Injuries and suspensions
Time off can be a burden to college programs, which is why we see so many suspensions in the first few weeks of the season as athletic departments react and punish to events involving their players over the summer.
And, as training camps and practices get underway the intensity ramps up the closer the schools get to kickoff. We often see a rash of player injuries heading into Week 1, due to players not being in shape entering training camp or just falling victim to bad luck.
Key player injuries will standout and oddsmakers will adjust for them, making those missing pieces tough to capitalize on – unless you find out early and beat the bookie to the move.
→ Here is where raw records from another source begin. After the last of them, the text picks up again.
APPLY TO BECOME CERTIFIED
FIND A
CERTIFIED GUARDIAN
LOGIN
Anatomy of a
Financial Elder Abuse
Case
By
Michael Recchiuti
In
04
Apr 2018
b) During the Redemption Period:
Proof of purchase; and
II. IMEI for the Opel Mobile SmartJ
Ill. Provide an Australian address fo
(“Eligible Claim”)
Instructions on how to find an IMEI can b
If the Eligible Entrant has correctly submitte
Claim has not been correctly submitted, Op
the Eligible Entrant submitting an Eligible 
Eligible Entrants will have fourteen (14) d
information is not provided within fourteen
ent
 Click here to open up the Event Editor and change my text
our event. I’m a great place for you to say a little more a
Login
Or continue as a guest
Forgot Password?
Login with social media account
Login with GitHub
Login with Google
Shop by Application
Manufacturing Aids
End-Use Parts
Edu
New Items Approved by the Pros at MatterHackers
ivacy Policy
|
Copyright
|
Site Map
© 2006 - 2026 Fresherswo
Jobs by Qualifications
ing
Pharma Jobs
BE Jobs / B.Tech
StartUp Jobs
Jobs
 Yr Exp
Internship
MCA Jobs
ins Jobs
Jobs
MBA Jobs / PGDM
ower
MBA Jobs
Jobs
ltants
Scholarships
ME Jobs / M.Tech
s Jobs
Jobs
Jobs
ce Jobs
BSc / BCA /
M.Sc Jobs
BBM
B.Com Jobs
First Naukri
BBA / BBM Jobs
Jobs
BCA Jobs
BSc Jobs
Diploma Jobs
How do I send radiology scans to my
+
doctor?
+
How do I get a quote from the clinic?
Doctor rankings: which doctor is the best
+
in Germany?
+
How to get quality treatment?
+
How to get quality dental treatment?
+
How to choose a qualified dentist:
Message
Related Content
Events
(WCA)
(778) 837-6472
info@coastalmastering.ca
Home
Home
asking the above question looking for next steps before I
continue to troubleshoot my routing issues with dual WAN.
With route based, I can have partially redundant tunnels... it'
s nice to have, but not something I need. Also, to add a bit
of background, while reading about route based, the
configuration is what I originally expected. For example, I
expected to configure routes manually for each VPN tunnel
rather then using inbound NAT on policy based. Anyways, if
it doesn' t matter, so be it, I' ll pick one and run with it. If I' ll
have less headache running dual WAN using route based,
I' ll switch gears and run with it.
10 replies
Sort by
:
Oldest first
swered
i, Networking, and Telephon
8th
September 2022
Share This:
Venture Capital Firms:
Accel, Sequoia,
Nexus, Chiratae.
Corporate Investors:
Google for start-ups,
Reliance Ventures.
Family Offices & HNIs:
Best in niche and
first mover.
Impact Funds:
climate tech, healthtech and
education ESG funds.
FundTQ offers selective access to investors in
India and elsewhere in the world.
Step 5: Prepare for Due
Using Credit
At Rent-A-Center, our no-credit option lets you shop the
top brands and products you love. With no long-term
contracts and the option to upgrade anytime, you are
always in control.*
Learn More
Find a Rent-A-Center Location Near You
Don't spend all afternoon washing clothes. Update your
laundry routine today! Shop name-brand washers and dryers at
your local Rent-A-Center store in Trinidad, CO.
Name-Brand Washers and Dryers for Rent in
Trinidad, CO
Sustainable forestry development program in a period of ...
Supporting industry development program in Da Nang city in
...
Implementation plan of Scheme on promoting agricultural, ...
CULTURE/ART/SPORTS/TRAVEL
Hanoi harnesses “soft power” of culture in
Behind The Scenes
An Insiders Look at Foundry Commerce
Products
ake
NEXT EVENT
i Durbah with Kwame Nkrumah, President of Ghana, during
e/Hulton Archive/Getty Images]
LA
However, the most valuable injury information – which is not often adjusted for or at least not as rapidly – is when a team suffers multiple injuries to a specific position or group – such as the defensive line or running backs.
Every football program would love to have their starting rotations set in stone with capable players at every position, but that’s not the case. Even with spring practices and training camp, coaches will leave plenty of personnel decision to the opening few weeks of regular season action.
Being aware of position battles can either draw a bulls eye around a team’s greatest weakness or it can hint at the focal points of the coaches’ game plans. A team without a true designated No. 1 quarterback likely doesn’t have an elite talent under center. And a team trying to sort its depth chart at running back could hand off more than usual in the first few games.